India unveiled a new draft broadcasting law on Friday that extends its reach to streaming giants such as Netflix, Disney, and Amazon. The proposed legislation calls for the establishment of individual Content Evaluation Committees (CECs) and aims to bring about a robust framework for self-regulation in the sector.
India, a key market for streaming services, is poised to witness substantial growth, with the sector projected to reach $7 billion by 2027, according to Media Partners Asia. The increasing popularity of platforms like Netflix and Amazon has not been without controversy, as some online shows featuring top Bollywood stars have faced criticism from lawmakers and the public for scenes deemed vulgar or offensive to religious sentiments.
Anurag Thakur, the Minister for Information and Broadcasting, emphasized the significance of the Content Evaluation Committees as a pivotal aspect of the new law. “Setting up Content Evaluation Committees by each broadcaster is among the key innovations in this legislation.

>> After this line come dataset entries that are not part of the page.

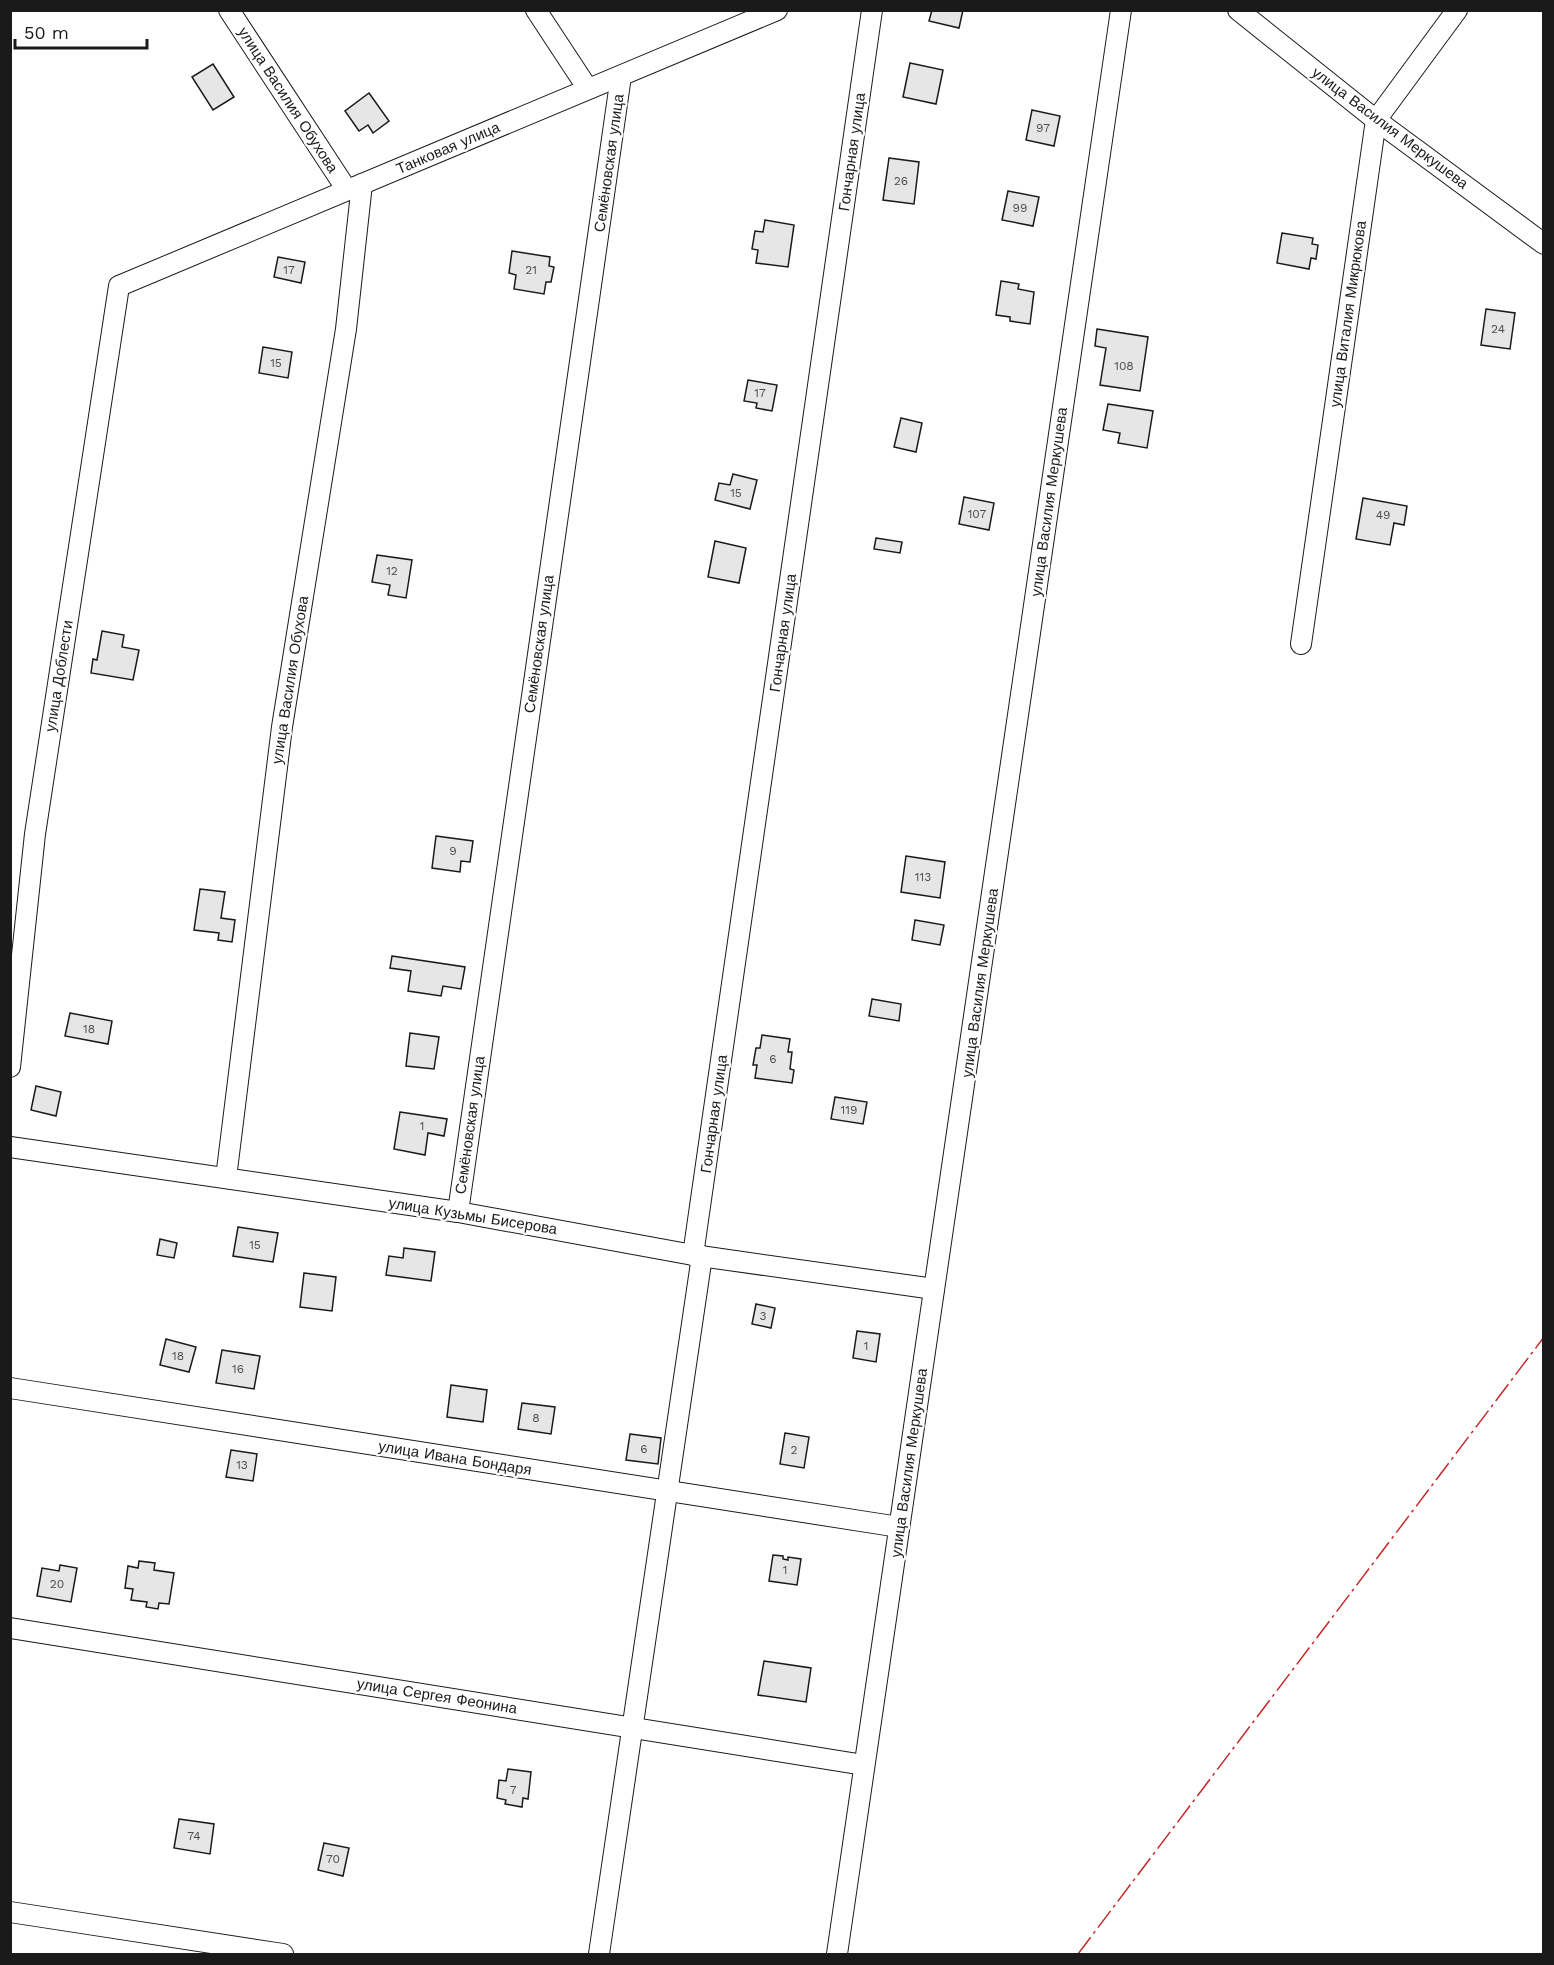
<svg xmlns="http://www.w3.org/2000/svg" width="1554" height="1965" viewBox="0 0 1554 1965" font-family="'Work Sans',sans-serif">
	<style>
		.building { fill: #e6e6e6; stroke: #1a1a1a; stroke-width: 1.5 }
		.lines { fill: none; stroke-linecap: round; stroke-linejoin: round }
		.minor-casing { stroke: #1a1a1a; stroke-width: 22 }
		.minor { stroke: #fff; stroke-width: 20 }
		.power { stroke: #c62828; stroke-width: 1.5; stroke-dasharray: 21 4.5 3 4.5; stroke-linecap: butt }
		.labels { text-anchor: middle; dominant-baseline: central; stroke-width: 4.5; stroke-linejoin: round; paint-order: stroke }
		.number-label { font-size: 12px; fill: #4d4d4d }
		.street-label { font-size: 15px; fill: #1a1a1a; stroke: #fff }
	</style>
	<rect width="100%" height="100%" fill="#fff"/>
	<g class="building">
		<path d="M932 10H963L959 28 929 21Z"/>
		<path d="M910 63 943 70 936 104 903 97Z"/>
		<path d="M213 64 234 97 213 110 192 77Z"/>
		<path d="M369 93 389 121 373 133 368 125 359 131 345 111Z"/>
		<path d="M1032 110 1060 116 1054 146 1026 140Z"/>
		<path d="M889 158 919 162 914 204 883 200Z"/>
		<path d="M1008 191 1039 197 1033 226 1002 220Z"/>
		<path d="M765 220 794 225 788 267 756 263 758 250 752 249 755 231 763 232Z"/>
		<path d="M1282 233 1313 238 1312 244 1318 245 1316 259 1311 258 1309 269 1277 263Z"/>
		<path d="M512 251 550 257 549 266 554 267 551 282H546L544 294 514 289 516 275 509 273Z"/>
		<path d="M278 257 305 262 301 283 274 277Z"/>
		<path d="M1001 281 1019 284 1018 289 1034 292 1030 324 1010 321V317L996 315Z"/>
		<path d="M1486 309 1515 313 1510 349 1481 345Z"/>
		<path d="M1097 329 1148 337 1140 391 1100 385 1106 348 1095 346Z"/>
		<path d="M263 347 292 352 288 378 259 373Z"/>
		<path d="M748 380 777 385 772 411 756 408 757 403 744 401Z"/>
		<path d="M1108 404 1153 411 1147 448 1118 443 1120 433 1103 430Z"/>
		<path d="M901 418 922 423 916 452 894 447Z"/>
		<path d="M733 474 757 480 750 509 715 500 719 483 730 485Z"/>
		<path d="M964 497 994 503 989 530 959 524Z"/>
		<path d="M1363 498 1407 506 1404 525 1394 523 1390 545 1356 539Z"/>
		<path d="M876 538 902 542 900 553 874 549Z"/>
		<path d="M715 541 746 548 739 583 708 577Z"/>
		<path d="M377 555 412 560 406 598 388 595 390 585 372 582Z"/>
		<path d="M102 631 124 635 122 647 139 650 133 680 91 673 93 659 97 660Z"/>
		<path d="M436 836 473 841 470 862 461 861 460 872 432 868Z"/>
		<path d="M906 856 945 862 940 898 901 892Z"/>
		<path d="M200 889 225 892 221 918 235 920 232 942 218 940 219 933 194 930Z"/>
		<path d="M915 920 944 925 940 945 912 940Z"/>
		<path d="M392 956 465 967 461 989 443 986 441 996 408 991 411 971 390 968Z"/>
		<path d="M872 999 901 1004 899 1021 869 1016Z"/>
		<path d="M70 1013 112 1021 108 1044 65 1036Z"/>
		<path d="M410 1033 439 1037 434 1069 406 1066Z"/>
		<path d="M762 1035 790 1039 788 1052H792L790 1069 794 1070 792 1083 755 1078 757 1065H753L756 1048H760Z"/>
		<path d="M36 1086 61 1092 56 1116 31 1110Z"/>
		<path d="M835 1097 867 1102 863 1124 831 1119Z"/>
		<path d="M400 1112 447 1119 444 1136 428 1133 425 1155 394 1149Z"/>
		<path d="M238 1227 278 1233 273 1262 233 1256Z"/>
		<path d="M160 1239 177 1243 174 1258 157 1255Z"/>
		<path d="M404 1248 435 1252 431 1281 386 1275 389 1256 403 1258Z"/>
		<path d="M304 1273 336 1277 332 1311 300 1307Z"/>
		<path d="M756 1304 775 1308 771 1328 752 1324Z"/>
		<path d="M857 1331 880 1334 876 1362 853 1358Z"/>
		<path d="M166 1339 196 1347 189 1372 160 1365Z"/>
		<path d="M222 1350 260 1356 254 1389 216 1383Z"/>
		<path d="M451 1385 487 1390 483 1422 447 1417Z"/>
		<path d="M522 1403 555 1407 551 1434 518 1429Z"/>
		<path d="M785 1433 809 1437 804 1468 780 1464Z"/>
		<path d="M630 1434 661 1438 658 1464 626 1460Z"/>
		<path d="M231 1450 257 1454 253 1481 226 1477Z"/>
		<path d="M773 1555 783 1556V1559L788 1560V1557L801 1559 797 1585 769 1581Z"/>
		<path d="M139 1561 155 1563 154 1570 174 1573 169 1604 159 1603 158 1609 146 1607 147 1602 131 1600 133 1589 125 1588 128 1566 138 1568Z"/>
		<path d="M60 1565 77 1568 71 1602 37 1596 42 1568 59 1571Z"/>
		<path d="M764 1661 811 1668 806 1702 758 1695Z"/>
		<path d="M508 1769 531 1772 528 1799 523 1798 522 1807 505 1804 506 1800 497 1798 499 1780 506 1781Z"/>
		<path d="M179 1819 214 1824 210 1854 174 1848Z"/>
		<path d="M324 1843 349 1848 343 1876 318 1870Z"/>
	</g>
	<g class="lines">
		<g class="minor-casing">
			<g id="minor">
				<path d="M229 10 347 190"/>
				<path d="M536 10 588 89"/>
				<path d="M1238 10 1376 120 1544 244"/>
				<path d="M1301 644 1376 120 1457 10"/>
				<path d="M10 1067 35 834 119 286 777 10"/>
				<path d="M10 1147 458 1212 693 1255 934 1289"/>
				<path d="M226 1178 282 727 346 329 362 184"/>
				<path d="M458 1212 621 76"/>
				<path d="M693 1255 872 10"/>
				<path d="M10 1388 899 1527"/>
				<path d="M10 1628 864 1765"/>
				<path d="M10 1912 283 1954"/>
				<path d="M599 1954 702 1256"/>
				<path d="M837 1954 1121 10"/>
			</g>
		</g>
		<use href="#minor" class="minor"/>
		<path class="power" d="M1078 1954 1544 1337"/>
	</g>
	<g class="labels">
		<g class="number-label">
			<text x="1043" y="128">97</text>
			<text x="901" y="181">26</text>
			<text x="1020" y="208">99</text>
			<text x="289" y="270">17</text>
			<text x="531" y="270">21</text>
			<text x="1498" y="329">24</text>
			<text x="276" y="363">15</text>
			<text x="1124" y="366">108</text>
			<text x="760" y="393">17</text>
			<text x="736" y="493">15</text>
			<text x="977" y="514">107</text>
			<text x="1383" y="515">49</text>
			<text x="392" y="571">12</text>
			<text x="453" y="851">9</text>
			<text x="923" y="877">113</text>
			<text x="89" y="1029">18</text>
			<text x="773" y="1059">6</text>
			<text x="849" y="1110">119</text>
			<text x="422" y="1126">1</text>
			<text x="255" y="1245">15</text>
			<text x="763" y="1316">3</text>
			<text x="866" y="1346">1</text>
			<text x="178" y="1356">18</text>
			<text x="238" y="1369">16</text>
			<text x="536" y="1418">8</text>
			<text x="644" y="1449">6</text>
			<text x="794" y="1450">2</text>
			<text x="242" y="1465">13</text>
			<text x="785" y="1570">1</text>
			<text x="57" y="1584">20</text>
			<text x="513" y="1790">7</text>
			<text x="194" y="1836">74</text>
			<text x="333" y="1859">70</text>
		</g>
		<g class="street-label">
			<text transform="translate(288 100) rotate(57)">улица Василия Обухова</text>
			<text transform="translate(1390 128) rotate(37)">улица Василия Меркушева</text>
			<text transform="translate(448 148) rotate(-23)">Танковая улица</text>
			<text transform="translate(852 152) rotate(-82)">Гончарная улица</text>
			<text transform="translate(609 163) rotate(-82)">Семёновская улица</text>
			<text transform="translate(1348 314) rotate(-82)">улица Виталия Микрюкова</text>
			<text transform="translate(1049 502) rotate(-82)">улица Василия Меркушева</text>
			<text transform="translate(783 633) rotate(-82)">Гончарная улица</text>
			<text transform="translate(539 644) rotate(-82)">Семёновская улица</text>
			<text transform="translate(59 676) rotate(-81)">улица Доблести</text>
			<text transform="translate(290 680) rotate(-81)">улица Василия Обухова</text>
			<text transform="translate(980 983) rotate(-82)">улица Василия Меркушева</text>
			<text transform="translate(714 1114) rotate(-82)">Гончарная улица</text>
			<text transform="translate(470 1125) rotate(-82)">Семёновская улица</text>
			<text transform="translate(473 1216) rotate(9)">улица Кузьмы Бисерова</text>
			<text transform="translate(455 1458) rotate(9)">улица Ивана Бондаря</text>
			<text transform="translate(909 1463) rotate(-82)">улица Василия Меркушева</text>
			<text transform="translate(437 1696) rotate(9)">улица Сергея Феонина</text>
		</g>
	</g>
	<rect width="1554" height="1965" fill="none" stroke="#1a1a1a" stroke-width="24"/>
	<path d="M15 39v9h132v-9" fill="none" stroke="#1a1a1a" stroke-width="3"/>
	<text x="24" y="39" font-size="18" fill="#1a1a1a" stroke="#ffffff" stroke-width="4.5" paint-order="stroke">50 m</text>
</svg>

It will pave the way for robust self-regulation,” stated Minister Thakur during the announcement.
According to the draft law document, which is now open for public consultation for a period of 30 days, every broadcaster or broadcasting network operator is mandated to establish a Content Evaluation Committee. The committee is expected to comprise members from various social groups, ensuring diverse perspectives in the evaluation process.
This move aligns with the government’s efforts to strike a balance between creative freedom and responsible content creation, addressing concerns about content that may be deemed culturally insensitive or offensive. The draft law signifies a proactive step towards fostering a regulatory environment that fosters the growth of the streaming industry while maintaining cultural sensitivities and adhering to community standards.